Two months ago, Walmart announced it was closing all 51 of its Walmart Health centers along with its virtual care services, citing the difficulties of creating a profitable business amid a "challenging reimbursement environment and escalating operating costs."
The move was a dramatic turnaround from the retailer’s previously announced plans to expand its health clinics.
Around the same time, UnitedHealth, which owns Optum, also confirmed plans to shut down Optum Virtual Care. Optum launched the telehealth service just in 2021.
Major telehealth players like Teladoc and Amwell, which saw a surge in demand for virtual care during the COVID-19 pandemic, are facing pressure in the market and have yet to reach profitability. The integration of telehealth into healthcare platforms is now commonplace.
Rahman said the virtual care market is going through major shifts, and he is bullish that this evolution will be a tailwind for Fabric.
"This is a modality that is not going anywhere: It's just evolving. I do think that the commoditized video visit space, I think there's an opportunity to kind of rebirth it a little bit and create something that brings together additional service lines and components," he said. "We can layer on our navigation capabilities and layer on our asynchronous telemedicine to allow telehealth to be truly omnichannel where patients can get care whether through phone, video, voice, async or referrals for an in-person site of care, being able to bring that all together as one holistic experience. It's virtually impossible to do that by cobbling together a bunch of points solutions. It's positioning Fabric as a unique offering for both the provider side and also the employer and health plan side."

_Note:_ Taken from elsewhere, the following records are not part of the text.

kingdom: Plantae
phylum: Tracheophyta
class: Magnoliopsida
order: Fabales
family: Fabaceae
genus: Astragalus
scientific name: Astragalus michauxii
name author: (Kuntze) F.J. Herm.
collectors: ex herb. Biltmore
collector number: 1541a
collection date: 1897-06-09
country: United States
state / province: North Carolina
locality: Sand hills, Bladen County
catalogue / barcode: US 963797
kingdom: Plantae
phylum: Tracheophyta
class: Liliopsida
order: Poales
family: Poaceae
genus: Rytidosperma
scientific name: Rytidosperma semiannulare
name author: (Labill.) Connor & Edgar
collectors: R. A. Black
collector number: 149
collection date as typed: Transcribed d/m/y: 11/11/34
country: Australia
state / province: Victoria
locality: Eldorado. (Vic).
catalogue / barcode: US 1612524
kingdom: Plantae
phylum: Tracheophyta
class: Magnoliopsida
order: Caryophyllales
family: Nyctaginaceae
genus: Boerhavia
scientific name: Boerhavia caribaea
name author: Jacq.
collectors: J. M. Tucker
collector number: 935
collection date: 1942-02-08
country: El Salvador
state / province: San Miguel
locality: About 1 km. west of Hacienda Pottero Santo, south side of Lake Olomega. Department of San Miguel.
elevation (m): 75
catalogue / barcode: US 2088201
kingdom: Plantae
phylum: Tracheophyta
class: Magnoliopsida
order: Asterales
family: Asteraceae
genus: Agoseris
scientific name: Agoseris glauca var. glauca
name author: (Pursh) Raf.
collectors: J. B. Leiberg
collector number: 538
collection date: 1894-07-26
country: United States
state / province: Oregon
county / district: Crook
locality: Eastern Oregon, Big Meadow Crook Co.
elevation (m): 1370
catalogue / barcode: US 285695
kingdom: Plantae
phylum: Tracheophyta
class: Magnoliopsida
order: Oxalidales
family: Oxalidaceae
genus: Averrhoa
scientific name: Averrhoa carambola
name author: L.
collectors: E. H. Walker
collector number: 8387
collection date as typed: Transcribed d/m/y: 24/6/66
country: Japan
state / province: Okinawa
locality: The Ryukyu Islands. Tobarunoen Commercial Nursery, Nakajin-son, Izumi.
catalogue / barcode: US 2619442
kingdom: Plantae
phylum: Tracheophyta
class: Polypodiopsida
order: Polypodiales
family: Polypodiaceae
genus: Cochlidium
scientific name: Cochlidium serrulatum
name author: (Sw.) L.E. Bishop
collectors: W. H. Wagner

He added, "Everybody in healthcare, whether it's a payer, provider or retailer, is looking for ways to engage patients as consumers and create that longer-term relationship with them. We want to create a world-class patient experience that allows you to have that direct consumer interaction, whether it's coming through a health system, a plan or through an employer."
Fabric will continue to be "opportunistic" about digital health M&A, Rahman said. "First and foremost, we want to make sure that we're building in a thoughtful way. So far, we've been able to really bring together teams and products and integrate them into the Fabric technology stack. It will continue to be a part of our strategy," he noted.